* Problem to work on: Images are to be excluded, and the rest of the data repeated exactly.

* Supplied information:

----------------------------------------

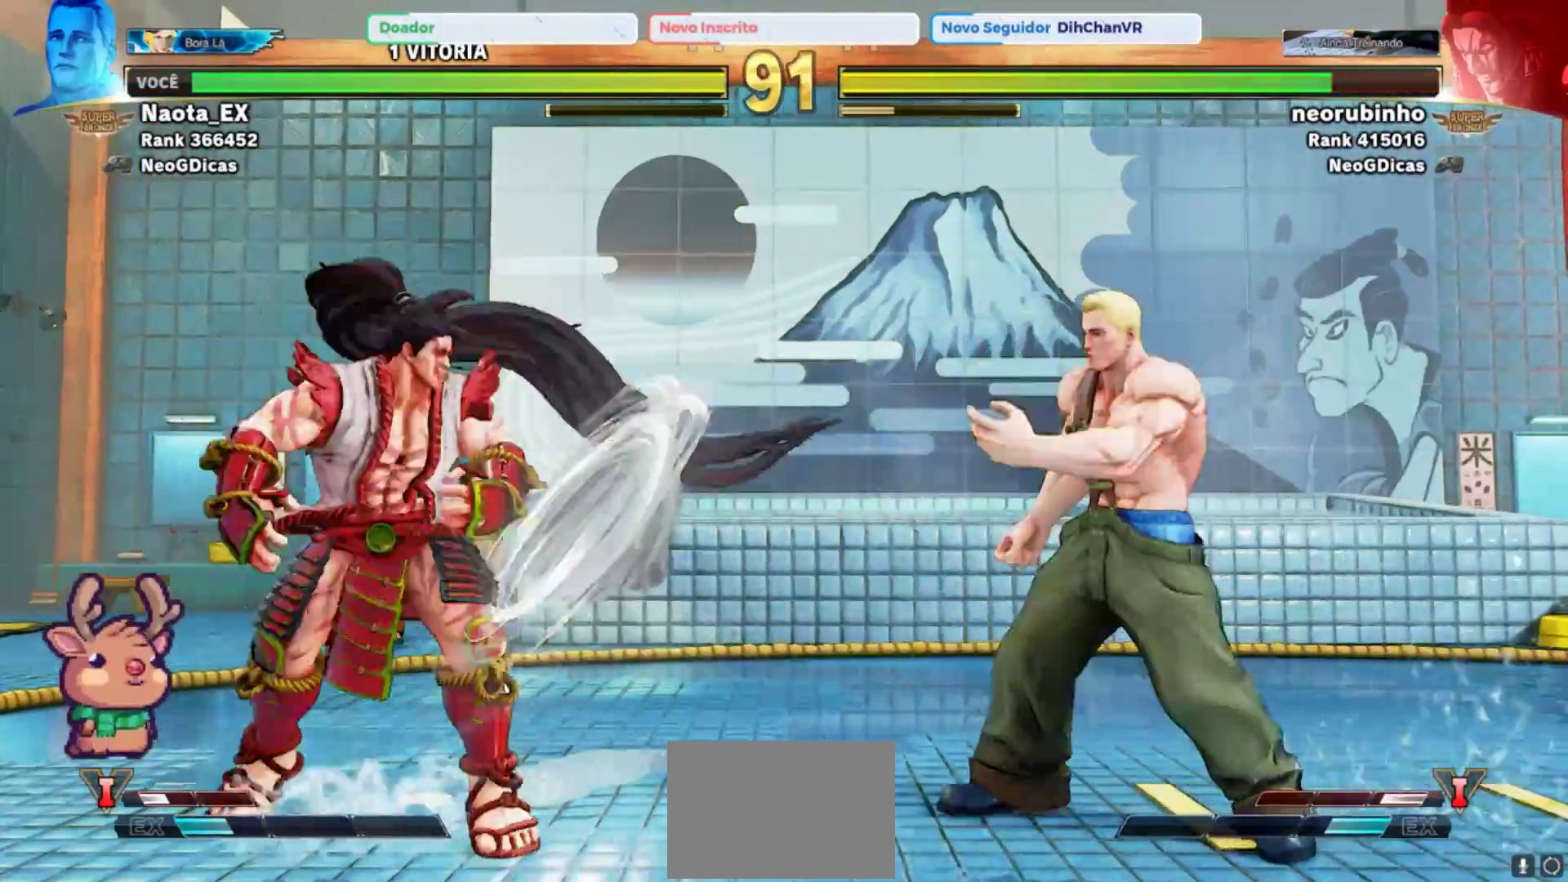
{"buttons": [], "left_stick": "center", "events": [[83, "left_stick", "center"], [183, "left_stick", "down"], [283, "left_stick", "left"], [367, "CROSS", "down"], [450, "CROSS", "up"], [500, "left_stick", "center"]]}
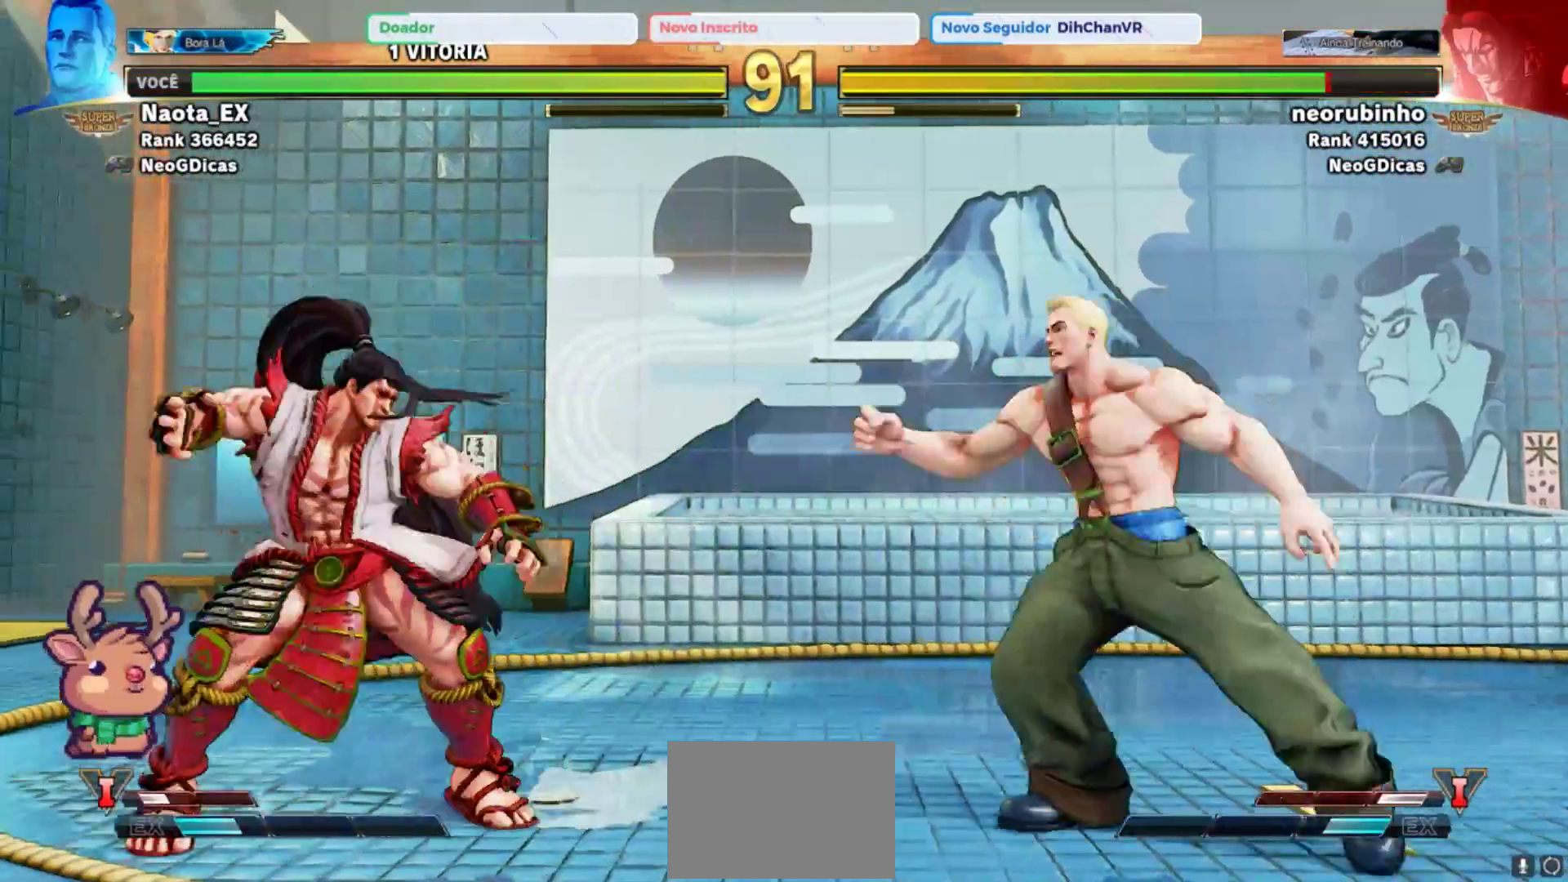
{"buttons": [], "left_stick": "center", "events": []}
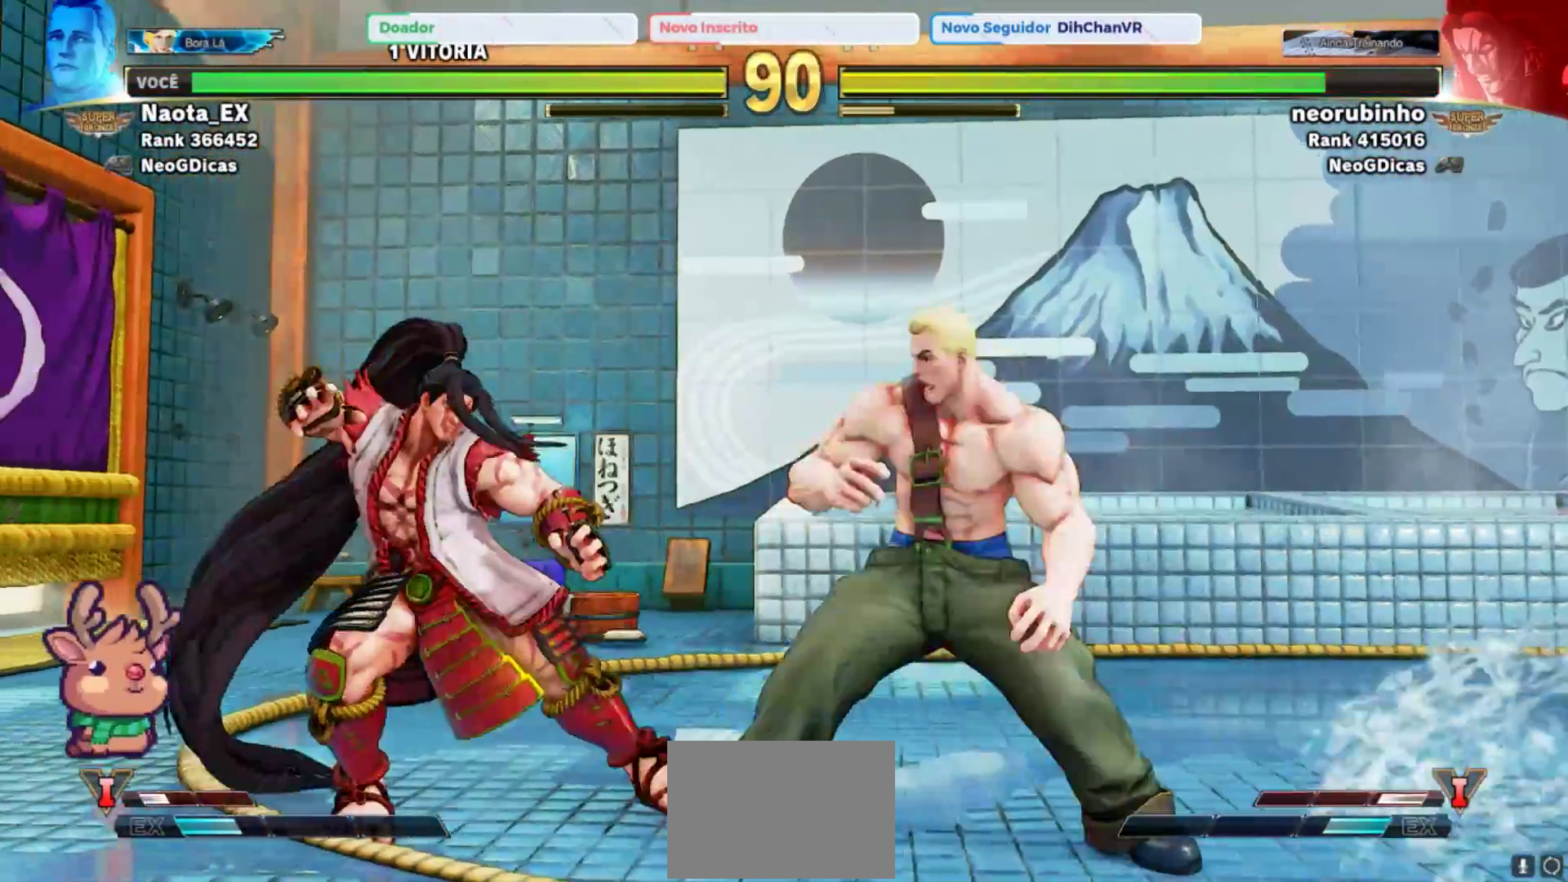
{"buttons": [], "left_stick": "down-right", "events": [[50, "left_stick", "down-right"], [183, "SQUARE", "down"], [267, "SQUARE", "up"]]}
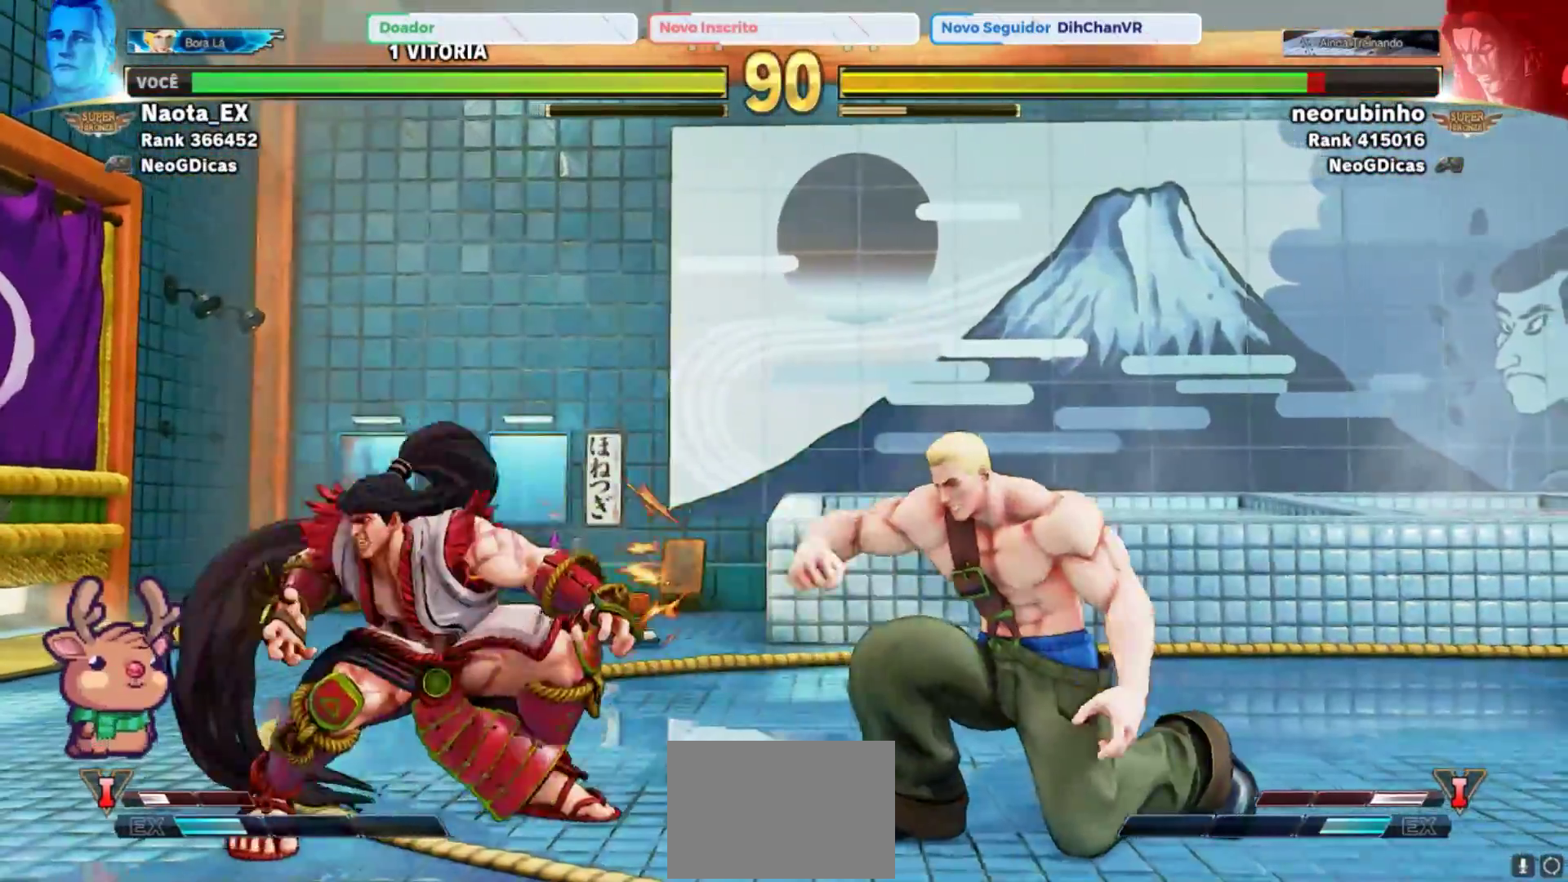
{"buttons": [], "left_stick": "down-right", "events": [[150, "R2", "down"], [283, "R2", "up"], [350, "R2", "down"], [467, "R2", "up"]]}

----------------------------------------

* Your solution:
{"buttons": [], "left_stick": "center", "events": [[83, "left_stick", "center"], [183, "left_stick", "down"], [283, "left_stick", "left"], [367, "CROSS", "down"], [450, "CROSS", "up"], [500, "left_stick", "center"]]}
{"buttons": [], "left_stick": "center", "events": []}
{"buttons": [], "left_stick": "down-right", "events": [[50, "left_stick", "down-right"], [183, "SQUARE", "down"], [267, "SQUARE", "up"]]}
{"buttons": [], "left_stick": "down-right", "events": [[150, "R2", "down"], [283, "R2", "up"], [350, "R2", "down"], [467, "R2", "up"]]}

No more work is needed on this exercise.